● What is expected
Look below for the line containing "left eye: (227, 489)"; from there, print each line exactly up to and including the line containing "right back paw: (361, 482)", and stop.

● Data extracts
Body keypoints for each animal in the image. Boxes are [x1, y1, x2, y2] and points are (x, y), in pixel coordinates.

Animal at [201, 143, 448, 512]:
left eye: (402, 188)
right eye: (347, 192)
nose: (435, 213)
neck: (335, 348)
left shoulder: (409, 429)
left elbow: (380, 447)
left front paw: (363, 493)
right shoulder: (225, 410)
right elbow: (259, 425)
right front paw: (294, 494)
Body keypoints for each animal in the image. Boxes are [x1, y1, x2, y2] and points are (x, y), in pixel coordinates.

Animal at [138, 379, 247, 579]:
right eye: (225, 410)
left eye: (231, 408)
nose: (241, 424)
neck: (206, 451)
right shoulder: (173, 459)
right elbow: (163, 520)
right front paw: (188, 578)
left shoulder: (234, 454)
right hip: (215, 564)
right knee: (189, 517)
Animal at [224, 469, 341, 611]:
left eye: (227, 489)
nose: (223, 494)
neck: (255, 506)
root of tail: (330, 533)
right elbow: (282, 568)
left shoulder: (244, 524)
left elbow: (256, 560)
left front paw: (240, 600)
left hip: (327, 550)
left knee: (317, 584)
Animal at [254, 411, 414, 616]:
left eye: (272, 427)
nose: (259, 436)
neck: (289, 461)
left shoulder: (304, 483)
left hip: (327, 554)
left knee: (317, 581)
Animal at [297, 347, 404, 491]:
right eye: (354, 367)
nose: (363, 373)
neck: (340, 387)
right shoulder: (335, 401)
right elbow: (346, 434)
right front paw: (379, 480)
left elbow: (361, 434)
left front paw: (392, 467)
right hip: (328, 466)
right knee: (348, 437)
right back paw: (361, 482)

---

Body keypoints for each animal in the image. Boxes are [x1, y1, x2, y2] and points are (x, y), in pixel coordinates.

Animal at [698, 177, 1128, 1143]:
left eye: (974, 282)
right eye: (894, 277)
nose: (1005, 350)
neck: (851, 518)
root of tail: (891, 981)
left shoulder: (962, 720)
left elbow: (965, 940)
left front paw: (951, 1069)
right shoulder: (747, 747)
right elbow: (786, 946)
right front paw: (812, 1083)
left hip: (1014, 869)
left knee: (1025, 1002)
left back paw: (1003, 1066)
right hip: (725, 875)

● Answer area
left eye: (227, 489)
nose: (223, 494)
neck: (255, 506)
root of tail: (330, 533)
right elbow: (282, 568)
left shoulder: (244, 524)
left elbow: (256, 560)
left front paw: (240, 600)
left hip: (327, 550)
left knee: (317, 584)
Animal at [254, 411, 414, 616]:
left eye: (272, 427)
nose: (259, 436)
neck: (289, 461)
left shoulder: (304, 483)
left hip: (327, 554)
left knee: (317, 581)
Animal at [297, 347, 404, 491]:
right eye: (354, 367)
nose: (363, 373)
neck: (340, 387)
right shoulder: (335, 401)
right elbow: (346, 434)
right front paw: (379, 480)
left elbow: (361, 434)
left front paw: (392, 467)
right hip: (328, 466)
right knee: (348, 437)
right back paw: (361, 482)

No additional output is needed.